The value of the individual machine falls, even in absolute terms, as a consequence of rising social productivity, and technological development, or moral depreciation, as Marx describes it, but the total mass of fixed capital rises, because the individual machine is only part of a much larger system of machinery, which also replaces labour, and reduces the value of labour-power.
“... what becomes cheaper is the individual machine and its component parts, but a system of machinery develops; the tool is not simply replaced by a single machine, but by a whole system, and the tools which perhaps played the major part previously, the needle for example (in the case of a stocking-loom or a similar machine), are now assembled in thousands.

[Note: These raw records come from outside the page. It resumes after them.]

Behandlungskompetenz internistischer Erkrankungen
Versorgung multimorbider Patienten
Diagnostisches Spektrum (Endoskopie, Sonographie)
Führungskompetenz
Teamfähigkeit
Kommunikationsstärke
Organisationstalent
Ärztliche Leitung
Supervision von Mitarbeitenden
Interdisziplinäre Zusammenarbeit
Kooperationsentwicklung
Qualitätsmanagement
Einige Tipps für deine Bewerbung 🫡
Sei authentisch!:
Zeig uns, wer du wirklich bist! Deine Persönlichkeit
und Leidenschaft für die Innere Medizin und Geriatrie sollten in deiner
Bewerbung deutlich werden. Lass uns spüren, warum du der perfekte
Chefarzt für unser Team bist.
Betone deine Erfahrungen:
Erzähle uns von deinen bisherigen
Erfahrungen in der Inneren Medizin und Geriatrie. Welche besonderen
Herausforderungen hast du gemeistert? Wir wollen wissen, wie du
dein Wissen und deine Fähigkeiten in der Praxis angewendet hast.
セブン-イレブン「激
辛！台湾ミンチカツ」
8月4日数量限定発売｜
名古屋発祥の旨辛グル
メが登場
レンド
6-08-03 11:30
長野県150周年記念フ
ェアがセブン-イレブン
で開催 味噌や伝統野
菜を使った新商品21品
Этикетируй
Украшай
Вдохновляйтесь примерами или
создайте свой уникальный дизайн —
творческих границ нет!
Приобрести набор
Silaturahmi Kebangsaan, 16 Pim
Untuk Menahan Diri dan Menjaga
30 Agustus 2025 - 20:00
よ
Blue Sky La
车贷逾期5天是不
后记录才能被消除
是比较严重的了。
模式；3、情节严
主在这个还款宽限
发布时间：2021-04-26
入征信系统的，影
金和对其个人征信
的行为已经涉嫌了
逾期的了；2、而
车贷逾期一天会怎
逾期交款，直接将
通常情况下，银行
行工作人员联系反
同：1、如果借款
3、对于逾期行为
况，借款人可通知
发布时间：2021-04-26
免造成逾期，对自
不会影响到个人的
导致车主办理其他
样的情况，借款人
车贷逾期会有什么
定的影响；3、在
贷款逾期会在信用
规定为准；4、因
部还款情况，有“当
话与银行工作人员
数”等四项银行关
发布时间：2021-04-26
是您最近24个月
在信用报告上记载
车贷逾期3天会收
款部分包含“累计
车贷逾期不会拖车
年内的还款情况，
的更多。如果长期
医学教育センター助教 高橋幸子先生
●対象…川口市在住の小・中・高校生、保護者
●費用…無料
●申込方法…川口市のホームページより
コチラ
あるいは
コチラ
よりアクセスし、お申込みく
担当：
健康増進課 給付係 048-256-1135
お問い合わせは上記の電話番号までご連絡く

Each individual machine confronting the worker is in itself a colossal assembly of instruments which he formerly used singly, e.g. 1,800 spindles instead of one. But in addition, the machine contains elements which the old instrument did not have. Despite the cheapening of individual elements, the price of the whole aggregate increases enormously and the [increase in] productivity consists in the continuous expansion of the machinery.”
(ibid)
The 4000 personal computers require offices in which to be located, for example. For other types of machines, involved in the production of material goods, the rise in productivity is also reflected in a huge rise in the quantity of the material processed, so that, even if the unit value of this material falls, the total value of it rises, relative to wages. For the 4,000 personal computer operators, in so far as this is new employment, created as a result of an expansion of the market, caused by a reduction in output costs, it does not represent any actual reduction in employment. However, these 4000 workers now produce the output and value, which previously 40,000 workers would have been required to produce, had they had to use a mainframe computer, which thereby represents a corresponding fall in the value of variable capital relative to output, and to the constant capital.
As Marx puts it,
“If it be said that 100 millions of people would be required in England to spin with the old spinning-wheel the cotton that is now spun with mules by 500,000 people, this does not mean that the mules took the place of those millions who never existed. It means only this, that many millions of workpeople would be required to replace the spinning machinery. If, on the other hand, we say, that in England the power-loom threw 800,000 weavers on the streets, we do not refer to existing machinery, that would have to be replaced by a definite number of workpeople, but to a number of weavers in existence who were actually replaced or displaced by the looms.”
(Capital I, Chapter 15)
In other words, its not that this employment of fixed capital, and consequent rise in productivity, results in an absolute reduction in employment, quite the contrary, but that it creates a relative reduction in employment compared to the increase in output. The reduction in costs makes possible an expansion of the market, and creation of whole new markets, for new types of production of goods and services, which leads to an expansion of employment, but an expansion that is not as great as the expansion of output. In economies based upon the production of manufactured goods, this is also manifest in a reduction in the proportion of output that must go to reproduce that labour-power, compared to the proportion that must go to replace the consumed raw material/constant capital. That is the basis of Marx's analysis of a rising organic composition of capital, and his Law of the Tendency for the Rate of Profit to Fall that flows from it.